Anche se manca la ruvida istintività di “Affinità e divergenze”, le chitarre distorte e i tempi movimentati, accentuati da un violino epilettico, ci sono ancora: si pensi a "Per me lo so" e "Tu menti". Il vertice del concerto è sicuramente “Cupe vampe”, con tanto di violino sgraziato e un testo che alterna disinvolto un poema lirico a una filastrocca corrosiva. Storielle elementari urlate su chitarre spigolose a ritmo forsennato, "Spara Yuri spara, spera Yuri spera”. Pervasa da un clima thriller, "Morire" porta in primo piano una depressione senza fondo con quell'arpeggio sospeso e la voce lontanissima e alienata, che declama "la morte è insopportabile per chi non riesce a vivere"; seguono "Noia" e "Depressione Caspica", cupe e taglienti come da titolo, fino al tango di "Amandoti", liscio popolare con la voce narrante e terribile.
I tempi sono cambiati, l’energia e la rabbia degli inizi cominciano a diluirsi in un'inquieta introspezione sempre a metà strada tra l’euforia e l’abbattimento.
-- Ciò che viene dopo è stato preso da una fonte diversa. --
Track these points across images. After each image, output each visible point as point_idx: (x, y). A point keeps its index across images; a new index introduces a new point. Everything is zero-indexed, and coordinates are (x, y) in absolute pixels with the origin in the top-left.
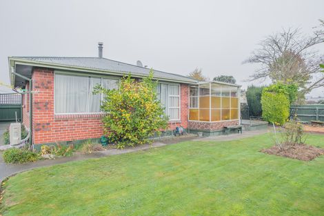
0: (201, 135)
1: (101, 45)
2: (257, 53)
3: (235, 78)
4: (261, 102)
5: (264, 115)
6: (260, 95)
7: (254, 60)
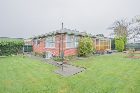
0: (101, 54)
1: (62, 23)
2: (111, 26)
3: (104, 35)
4: (115, 43)
5: (116, 48)
6: (114, 41)
7: (110, 28)
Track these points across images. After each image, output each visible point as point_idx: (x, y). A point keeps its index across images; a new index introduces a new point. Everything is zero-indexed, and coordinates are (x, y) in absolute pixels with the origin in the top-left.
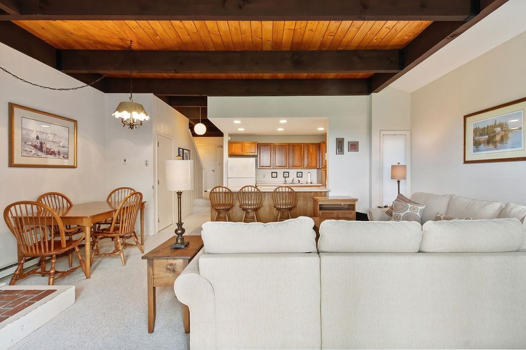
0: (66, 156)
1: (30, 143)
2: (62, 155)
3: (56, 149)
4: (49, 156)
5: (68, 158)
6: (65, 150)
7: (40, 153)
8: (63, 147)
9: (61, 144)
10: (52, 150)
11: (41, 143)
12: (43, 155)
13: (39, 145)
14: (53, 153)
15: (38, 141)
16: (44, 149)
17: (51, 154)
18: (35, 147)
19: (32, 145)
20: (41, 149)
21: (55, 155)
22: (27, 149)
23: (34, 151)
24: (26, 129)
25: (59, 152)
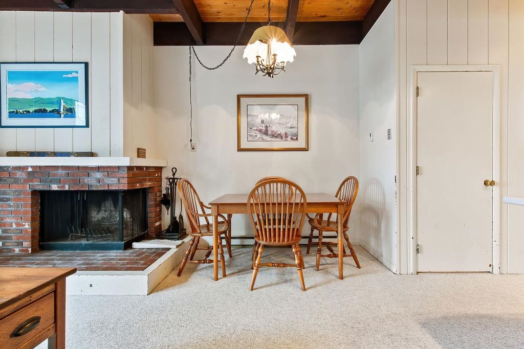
0: (295, 137)
1: (255, 128)
2: (290, 137)
3: (283, 132)
4: (274, 139)
5: (297, 139)
6: (294, 130)
7: (265, 137)
8: (291, 128)
9: (289, 125)
10: (279, 133)
11: (266, 127)
12: (268, 138)
13: (264, 129)
14: (279, 136)
15: (263, 125)
16: (270, 132)
17: (276, 137)
18: (260, 131)
19: (257, 130)
20: (266, 133)
21: (282, 138)
22: (252, 134)
23: (259, 136)
24: (250, 115)
25: (286, 134)
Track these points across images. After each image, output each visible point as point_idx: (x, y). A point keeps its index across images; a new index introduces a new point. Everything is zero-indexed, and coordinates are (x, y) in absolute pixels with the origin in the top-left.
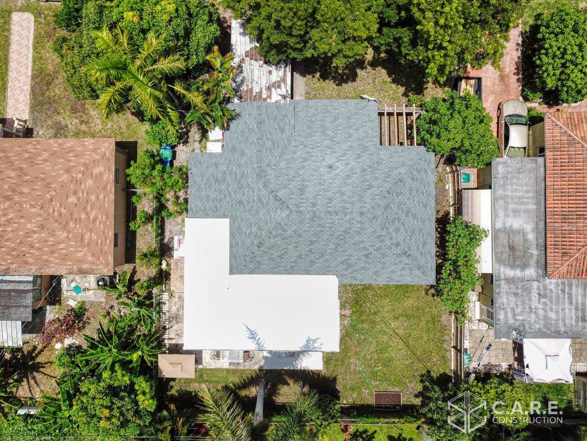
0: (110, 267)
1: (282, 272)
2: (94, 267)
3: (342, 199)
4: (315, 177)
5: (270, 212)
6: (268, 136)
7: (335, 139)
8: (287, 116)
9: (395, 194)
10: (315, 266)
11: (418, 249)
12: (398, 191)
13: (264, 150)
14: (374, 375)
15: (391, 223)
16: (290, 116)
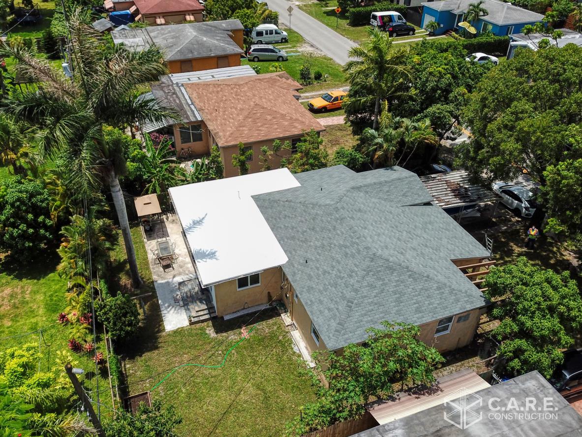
0: (226, 143)
1: (271, 224)
3: (372, 235)
4: (379, 218)
5: (325, 197)
6: (392, 187)
7: (427, 230)
9: (410, 273)
10: (289, 242)
11: (362, 316)
12: (416, 276)
14: (172, 386)
15: (375, 277)
16: (422, 198)
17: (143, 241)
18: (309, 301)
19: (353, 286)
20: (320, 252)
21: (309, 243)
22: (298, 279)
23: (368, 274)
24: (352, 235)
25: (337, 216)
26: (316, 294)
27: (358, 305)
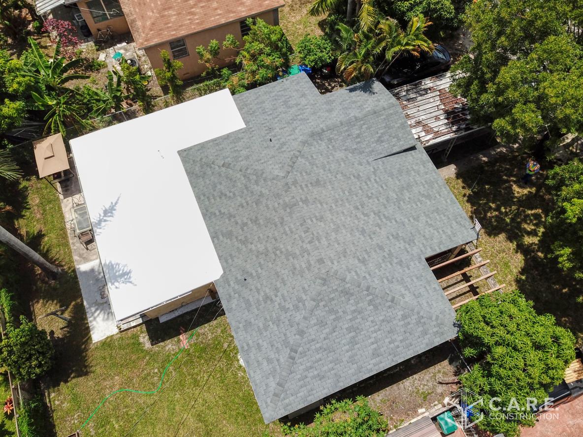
0: (146, 43)
1: (203, 205)
2: (140, 30)
3: (329, 231)
4: (341, 193)
5: (273, 159)
6: (364, 127)
7: (402, 203)
8: (399, 140)
9: (371, 297)
10: (225, 241)
11: (307, 369)
12: (378, 301)
13: (346, 128)
14: (103, 422)
15: (327, 309)
16: (401, 143)
17: (58, 198)
18: (245, 345)
19: (298, 324)
20: (262, 262)
21: (250, 246)
22: (234, 306)
23: (317, 306)
24: (303, 235)
25: (287, 199)
26: (254, 334)
27: (303, 354)
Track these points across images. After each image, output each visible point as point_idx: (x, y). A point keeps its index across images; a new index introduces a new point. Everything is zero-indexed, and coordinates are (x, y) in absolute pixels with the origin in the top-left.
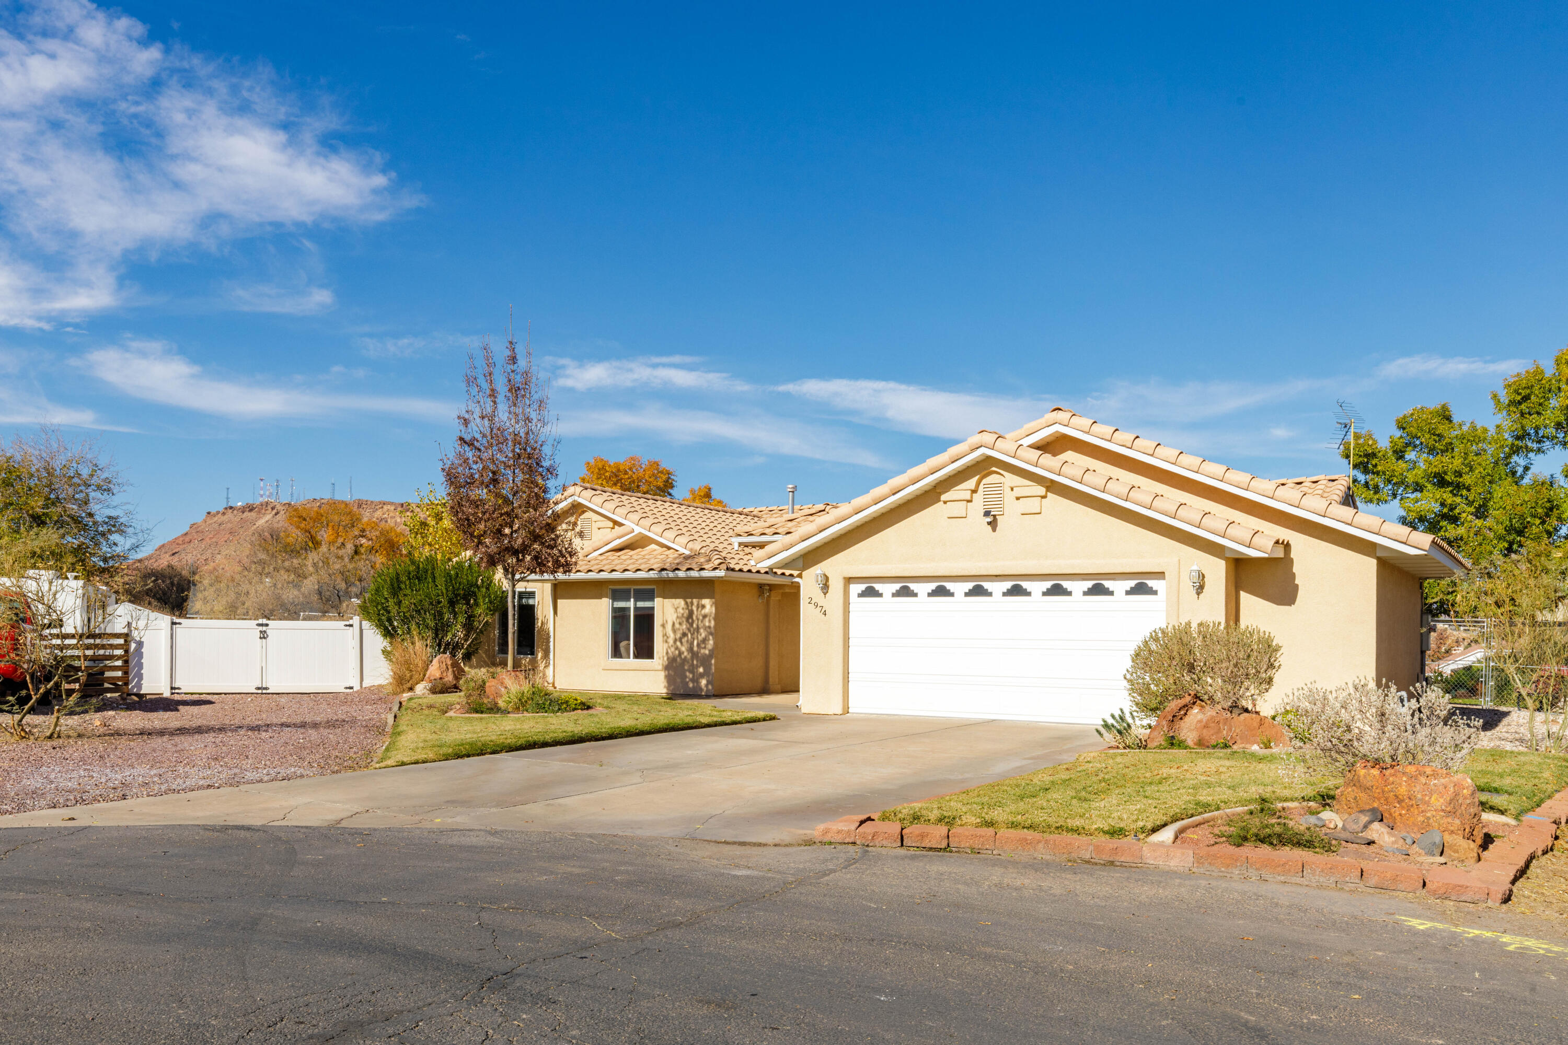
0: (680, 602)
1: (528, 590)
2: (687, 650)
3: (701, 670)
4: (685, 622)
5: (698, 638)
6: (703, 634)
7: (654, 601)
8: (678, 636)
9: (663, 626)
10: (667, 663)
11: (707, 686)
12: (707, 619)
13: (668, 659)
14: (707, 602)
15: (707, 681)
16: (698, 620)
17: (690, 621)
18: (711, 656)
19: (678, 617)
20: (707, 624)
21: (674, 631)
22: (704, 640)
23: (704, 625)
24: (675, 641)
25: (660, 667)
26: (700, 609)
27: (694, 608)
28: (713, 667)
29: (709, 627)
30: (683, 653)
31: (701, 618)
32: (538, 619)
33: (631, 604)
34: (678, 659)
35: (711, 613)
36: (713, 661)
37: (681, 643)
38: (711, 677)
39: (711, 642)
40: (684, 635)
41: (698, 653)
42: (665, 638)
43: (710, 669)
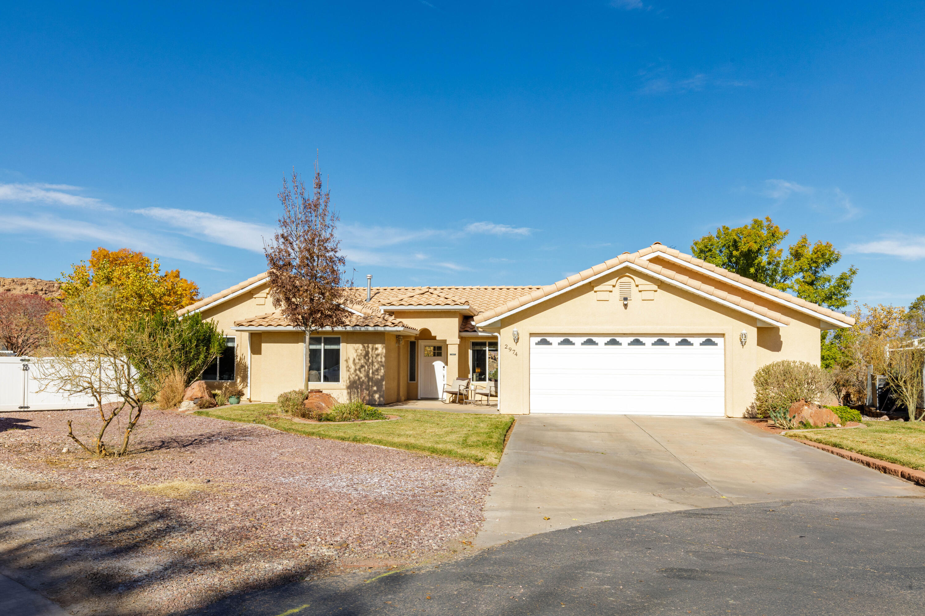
0: (360, 346)
1: (228, 337)
2: (365, 376)
3: (375, 388)
4: (363, 359)
5: (372, 369)
6: (376, 366)
7: (340, 345)
8: (358, 367)
9: (347, 361)
10: (349, 384)
11: (379, 398)
12: (379, 357)
13: (350, 382)
14: (379, 346)
15: (379, 395)
16: (373, 357)
17: (367, 358)
18: (383, 379)
19: (357, 355)
20: (379, 360)
21: (355, 364)
22: (377, 370)
23: (377, 360)
24: (356, 370)
25: (345, 387)
26: (374, 351)
27: (370, 350)
28: (384, 387)
29: (381, 362)
30: (361, 378)
31: (375, 356)
32: (237, 356)
33: (322, 347)
34: (358, 382)
35: (382, 353)
36: (384, 383)
37: (360, 372)
38: (382, 393)
39: (383, 371)
40: (362, 366)
41: (372, 378)
42: (348, 368)
43: (382, 387)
D’altro canto non ci sono più Zamboni, Annarella Giudici, e Danilo Fatur, ma nemmeno il muro di Berlino, la guerra fredda e il blocco sovietico.
Non manca nella scaletta "Annarella", tenera ninnananna dai toni eleganti, il testamento del gruppo "lasciami qui lasciami stare lasciami così, non dire una parola che non sia d’amore”. Ferretti introduce il pezzo presentandosi: "Ricomincio da capo. Un palco, una voce, due suoni: il violino e alternativamente, basso o chitarra. La cadenza si fa fluida, s’arrotondano le asperità trova spazio il sorriso e la tensione muove altri percorsi". È quasi mistica la sua presenza sul palcoscenico. Quel “megafono”, che apparentemente si era 'inceppato' a metà concerto per dirci “onestamente non capisco quello che succede nella mia vita e in quella degli altri”, ora si sovrappone a quel volto emaciato, scavato, annerito dal tempo e sembra gridare in silenzio: “Ho preso le giuste distanze da tutto: dal mondo, dalla società, dal pubblico, dalla vita e dalla mia stessa musica”.